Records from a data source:
****
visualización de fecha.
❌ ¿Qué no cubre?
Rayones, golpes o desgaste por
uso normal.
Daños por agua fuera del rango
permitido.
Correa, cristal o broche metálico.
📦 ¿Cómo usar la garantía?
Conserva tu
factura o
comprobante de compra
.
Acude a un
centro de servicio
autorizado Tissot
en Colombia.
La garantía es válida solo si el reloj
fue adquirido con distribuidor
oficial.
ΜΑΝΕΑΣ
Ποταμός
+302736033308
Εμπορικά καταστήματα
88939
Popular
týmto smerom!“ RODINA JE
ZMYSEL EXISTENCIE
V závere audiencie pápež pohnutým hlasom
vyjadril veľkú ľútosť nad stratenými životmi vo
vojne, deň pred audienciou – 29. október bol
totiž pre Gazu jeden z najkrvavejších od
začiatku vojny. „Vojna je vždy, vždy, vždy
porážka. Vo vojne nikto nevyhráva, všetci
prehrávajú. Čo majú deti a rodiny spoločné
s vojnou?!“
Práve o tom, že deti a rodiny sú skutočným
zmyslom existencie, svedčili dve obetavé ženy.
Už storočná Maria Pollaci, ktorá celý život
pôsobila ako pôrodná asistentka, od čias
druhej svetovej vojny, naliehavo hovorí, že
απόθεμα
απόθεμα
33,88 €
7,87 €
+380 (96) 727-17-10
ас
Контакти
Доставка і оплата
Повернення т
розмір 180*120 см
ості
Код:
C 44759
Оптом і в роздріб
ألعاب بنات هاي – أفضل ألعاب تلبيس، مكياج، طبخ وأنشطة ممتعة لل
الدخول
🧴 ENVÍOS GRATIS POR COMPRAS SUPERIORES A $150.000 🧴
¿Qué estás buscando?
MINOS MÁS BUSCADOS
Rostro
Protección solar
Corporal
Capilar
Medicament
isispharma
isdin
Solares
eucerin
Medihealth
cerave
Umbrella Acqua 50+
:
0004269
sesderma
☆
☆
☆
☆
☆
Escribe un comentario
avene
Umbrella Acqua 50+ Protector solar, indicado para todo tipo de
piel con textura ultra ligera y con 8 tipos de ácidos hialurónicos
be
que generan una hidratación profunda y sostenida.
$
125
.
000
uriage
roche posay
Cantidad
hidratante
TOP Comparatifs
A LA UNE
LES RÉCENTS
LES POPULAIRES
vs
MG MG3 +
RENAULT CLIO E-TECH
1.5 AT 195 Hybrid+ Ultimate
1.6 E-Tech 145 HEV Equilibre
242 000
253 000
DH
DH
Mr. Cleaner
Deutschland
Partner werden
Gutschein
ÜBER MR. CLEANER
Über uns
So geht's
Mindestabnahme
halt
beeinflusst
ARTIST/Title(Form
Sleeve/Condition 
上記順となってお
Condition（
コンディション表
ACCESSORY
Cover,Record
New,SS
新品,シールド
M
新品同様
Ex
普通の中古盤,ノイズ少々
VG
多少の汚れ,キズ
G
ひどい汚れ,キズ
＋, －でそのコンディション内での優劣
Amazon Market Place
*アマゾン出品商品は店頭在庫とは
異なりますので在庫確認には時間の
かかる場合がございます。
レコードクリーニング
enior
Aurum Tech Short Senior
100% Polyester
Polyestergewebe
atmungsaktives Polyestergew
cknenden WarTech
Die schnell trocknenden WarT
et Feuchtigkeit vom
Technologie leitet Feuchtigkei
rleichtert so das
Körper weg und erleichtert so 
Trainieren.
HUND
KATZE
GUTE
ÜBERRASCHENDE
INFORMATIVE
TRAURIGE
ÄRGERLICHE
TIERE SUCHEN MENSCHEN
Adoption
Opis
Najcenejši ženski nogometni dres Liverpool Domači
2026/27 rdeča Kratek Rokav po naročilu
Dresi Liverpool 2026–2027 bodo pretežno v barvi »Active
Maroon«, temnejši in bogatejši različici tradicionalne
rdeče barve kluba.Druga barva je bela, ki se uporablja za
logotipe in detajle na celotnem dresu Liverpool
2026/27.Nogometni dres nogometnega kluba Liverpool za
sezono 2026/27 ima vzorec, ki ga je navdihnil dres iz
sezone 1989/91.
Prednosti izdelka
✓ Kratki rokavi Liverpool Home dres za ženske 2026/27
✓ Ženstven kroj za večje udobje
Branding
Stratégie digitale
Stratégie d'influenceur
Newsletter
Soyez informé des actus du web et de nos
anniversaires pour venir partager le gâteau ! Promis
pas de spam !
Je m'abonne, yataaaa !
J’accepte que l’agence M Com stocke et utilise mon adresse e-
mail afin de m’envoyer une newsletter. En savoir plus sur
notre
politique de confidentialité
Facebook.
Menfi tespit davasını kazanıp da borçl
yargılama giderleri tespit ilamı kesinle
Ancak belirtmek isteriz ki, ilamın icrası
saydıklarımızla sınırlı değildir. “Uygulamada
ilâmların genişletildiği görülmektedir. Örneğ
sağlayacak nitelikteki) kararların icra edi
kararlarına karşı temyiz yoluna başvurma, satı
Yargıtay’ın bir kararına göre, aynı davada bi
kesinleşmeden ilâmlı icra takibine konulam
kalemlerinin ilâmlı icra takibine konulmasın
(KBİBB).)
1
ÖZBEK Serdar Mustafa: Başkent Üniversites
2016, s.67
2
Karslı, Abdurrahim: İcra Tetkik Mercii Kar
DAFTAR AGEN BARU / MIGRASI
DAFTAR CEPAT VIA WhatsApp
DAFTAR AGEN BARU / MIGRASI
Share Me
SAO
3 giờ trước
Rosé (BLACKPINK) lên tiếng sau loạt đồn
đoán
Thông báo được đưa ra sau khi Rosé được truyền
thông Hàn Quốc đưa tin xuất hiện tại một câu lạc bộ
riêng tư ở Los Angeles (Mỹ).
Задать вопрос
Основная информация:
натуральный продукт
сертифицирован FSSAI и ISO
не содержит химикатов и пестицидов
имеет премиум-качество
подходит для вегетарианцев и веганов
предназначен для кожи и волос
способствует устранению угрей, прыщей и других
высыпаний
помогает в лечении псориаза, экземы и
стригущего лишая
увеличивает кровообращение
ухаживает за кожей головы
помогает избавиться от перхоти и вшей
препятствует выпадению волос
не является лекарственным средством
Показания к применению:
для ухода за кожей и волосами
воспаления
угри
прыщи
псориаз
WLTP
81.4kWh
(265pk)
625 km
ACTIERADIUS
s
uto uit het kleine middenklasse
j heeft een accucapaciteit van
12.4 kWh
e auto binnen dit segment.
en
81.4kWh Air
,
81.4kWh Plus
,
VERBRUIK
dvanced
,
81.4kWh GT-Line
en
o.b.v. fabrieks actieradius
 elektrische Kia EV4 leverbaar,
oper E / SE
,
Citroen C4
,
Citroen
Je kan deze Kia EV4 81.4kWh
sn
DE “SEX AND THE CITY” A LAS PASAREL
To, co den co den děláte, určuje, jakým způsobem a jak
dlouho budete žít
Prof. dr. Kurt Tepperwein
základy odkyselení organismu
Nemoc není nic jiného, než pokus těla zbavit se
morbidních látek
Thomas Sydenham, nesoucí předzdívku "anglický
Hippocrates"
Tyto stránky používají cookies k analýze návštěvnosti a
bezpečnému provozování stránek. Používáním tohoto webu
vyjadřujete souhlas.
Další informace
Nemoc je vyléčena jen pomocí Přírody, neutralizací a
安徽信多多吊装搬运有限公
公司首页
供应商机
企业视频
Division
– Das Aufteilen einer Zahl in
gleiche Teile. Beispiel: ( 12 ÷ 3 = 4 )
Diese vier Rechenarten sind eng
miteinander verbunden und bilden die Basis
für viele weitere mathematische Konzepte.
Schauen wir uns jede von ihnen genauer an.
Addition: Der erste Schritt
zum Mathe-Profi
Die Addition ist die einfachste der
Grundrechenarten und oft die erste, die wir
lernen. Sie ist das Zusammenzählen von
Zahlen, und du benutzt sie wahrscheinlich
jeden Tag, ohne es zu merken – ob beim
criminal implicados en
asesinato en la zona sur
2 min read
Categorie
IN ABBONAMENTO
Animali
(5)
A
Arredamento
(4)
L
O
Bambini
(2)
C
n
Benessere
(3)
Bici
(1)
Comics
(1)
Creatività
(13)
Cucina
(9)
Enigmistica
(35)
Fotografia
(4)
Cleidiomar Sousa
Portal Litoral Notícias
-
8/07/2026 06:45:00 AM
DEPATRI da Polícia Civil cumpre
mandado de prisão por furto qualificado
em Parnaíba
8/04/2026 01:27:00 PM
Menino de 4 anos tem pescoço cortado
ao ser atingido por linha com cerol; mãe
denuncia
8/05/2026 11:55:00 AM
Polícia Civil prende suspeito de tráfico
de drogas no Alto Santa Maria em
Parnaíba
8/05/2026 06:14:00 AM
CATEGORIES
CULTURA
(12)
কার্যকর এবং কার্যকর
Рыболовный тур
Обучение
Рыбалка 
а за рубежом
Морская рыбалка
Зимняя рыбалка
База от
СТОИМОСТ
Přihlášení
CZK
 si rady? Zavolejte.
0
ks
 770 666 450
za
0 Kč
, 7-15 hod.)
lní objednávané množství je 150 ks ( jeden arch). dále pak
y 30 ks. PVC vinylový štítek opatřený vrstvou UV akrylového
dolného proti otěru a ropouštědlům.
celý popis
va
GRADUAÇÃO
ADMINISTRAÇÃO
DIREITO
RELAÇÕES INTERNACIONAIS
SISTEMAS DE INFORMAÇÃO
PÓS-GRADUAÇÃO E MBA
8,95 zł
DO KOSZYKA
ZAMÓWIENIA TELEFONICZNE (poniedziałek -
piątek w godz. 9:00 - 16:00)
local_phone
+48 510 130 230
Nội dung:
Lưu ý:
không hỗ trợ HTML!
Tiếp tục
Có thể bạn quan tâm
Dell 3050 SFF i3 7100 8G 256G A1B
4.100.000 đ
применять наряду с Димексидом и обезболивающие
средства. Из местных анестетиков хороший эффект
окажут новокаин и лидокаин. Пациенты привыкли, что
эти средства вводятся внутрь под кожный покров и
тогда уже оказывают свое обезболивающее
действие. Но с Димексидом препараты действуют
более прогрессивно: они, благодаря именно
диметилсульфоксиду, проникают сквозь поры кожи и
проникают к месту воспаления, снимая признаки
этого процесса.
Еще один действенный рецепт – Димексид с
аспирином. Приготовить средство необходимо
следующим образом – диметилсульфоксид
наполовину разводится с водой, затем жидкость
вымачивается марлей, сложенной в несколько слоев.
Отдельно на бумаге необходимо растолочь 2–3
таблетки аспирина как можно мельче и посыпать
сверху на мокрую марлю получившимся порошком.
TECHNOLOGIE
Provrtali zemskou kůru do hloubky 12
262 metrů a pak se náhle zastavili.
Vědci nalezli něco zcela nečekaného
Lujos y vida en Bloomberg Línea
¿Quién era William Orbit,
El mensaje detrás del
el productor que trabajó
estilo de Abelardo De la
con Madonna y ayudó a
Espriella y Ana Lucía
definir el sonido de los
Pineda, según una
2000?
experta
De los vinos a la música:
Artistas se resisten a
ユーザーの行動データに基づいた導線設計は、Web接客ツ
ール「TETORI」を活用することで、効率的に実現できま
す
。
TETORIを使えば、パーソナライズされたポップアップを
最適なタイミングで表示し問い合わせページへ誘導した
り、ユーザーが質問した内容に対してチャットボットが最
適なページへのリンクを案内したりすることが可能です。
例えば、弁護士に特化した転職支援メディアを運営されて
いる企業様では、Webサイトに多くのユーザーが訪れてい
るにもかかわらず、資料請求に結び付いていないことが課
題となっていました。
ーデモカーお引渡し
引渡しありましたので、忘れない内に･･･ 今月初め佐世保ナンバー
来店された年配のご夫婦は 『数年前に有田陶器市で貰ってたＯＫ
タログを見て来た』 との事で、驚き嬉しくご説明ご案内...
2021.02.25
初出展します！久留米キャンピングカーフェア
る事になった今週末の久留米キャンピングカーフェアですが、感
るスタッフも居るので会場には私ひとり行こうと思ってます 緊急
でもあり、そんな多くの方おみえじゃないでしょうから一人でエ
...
****
What is required:
Repeat the items word for word, from the first line through the line that contains "Deutschland". Include that final line.

Completed exercise:
visualización de fecha.
❌ ¿Qué no cubre?
Rayones, golpes o desgaste por
uso normal.
Daños por agua fuera del rango
permitido.
Correa, cristal o broche metálico.
📦 ¿Cómo usar la garantía?
Conserva tu
factura o
comprobante de compra
.
Acude a un
centro de servicio
autorizado Tissot
en Colombia.
La garantía es válida solo si el reloj
fue adquirido con distribuidor
oficial.
ΜΑΝΕΑΣ
Ποταμός
+302736033308
Εμπορικά καταστήματα
88939
Popular
týmto smerom!“ RODINA JE
ZMYSEL EXISTENCIE
V závere audiencie pápež pohnutým hlasom
vyjadril veľkú ľútosť nad stratenými životmi vo
vojne, deň pred audienciou – 29. október bol
totiž pre Gazu jeden z najkrvavejších od
začiatku vojny. „Vojna je vždy, vždy, vždy
porážka. Vo vojne nikto nevyhráva, všetci
prehrávajú. Čo majú deti a rodiny spoločné
s vojnou?!“
Práve o tom, že deti a rodiny sú skutočným
zmyslom existencie, svedčili dve obetavé ženy.
Už storočná Maria Pollaci, ktorá celý život
pôsobila ako pôrodná asistentka, od čias
druhej svetovej vojny, naliehavo hovorí, že
απόθεμα
απόθεμα
33,88 €
7,87 €
+380 (96) 727-17-10
ас
Контакти
Доставка і оплата
Повернення т
розмір 180*120 см
ості
Код:
C 44759
Оптом і в роздріб
ألعاب بنات هاي – أفضل ألعاب تلبيس، مكياج، طبخ وأنشطة ممتعة لل
الدخول
🧴 ENVÍOS GRATIS POR COMPRAS SUPERIORES A $150.000 🧴
¿Qué estás buscando?
MINOS MÁS BUSCADOS
Rostro
Protección solar
Corporal
Capilar
Medicament
isispharma
isdin
Solares
eucerin
Medihealth
cerave
Umbrella Acqua 50+
:
0004269
sesderma
☆
☆
☆
☆
☆
Escribe un comentario
avene
Umbrella Acqua 50+ Protector solar, indicado para todo tipo de
piel con textura ultra ligera y con 8 tipos de ácidos hialurónicos
be
que generan una hidratación profunda y sostenida.
$
125
.
000
uriage
roche posay
Cantidad
hidratante
TOP Comparatifs
A LA UNE
LES RÉCENTS
LES POPULAIRES
vs
MG MG3 +
RENAULT CLIO E-TECH
1.5 AT 195 Hybrid+ Ultimate
1.6 E-Tech 145 HEV Equilibre
242 000
253 000
DH
DH
Mr. Cleaner
Deutschland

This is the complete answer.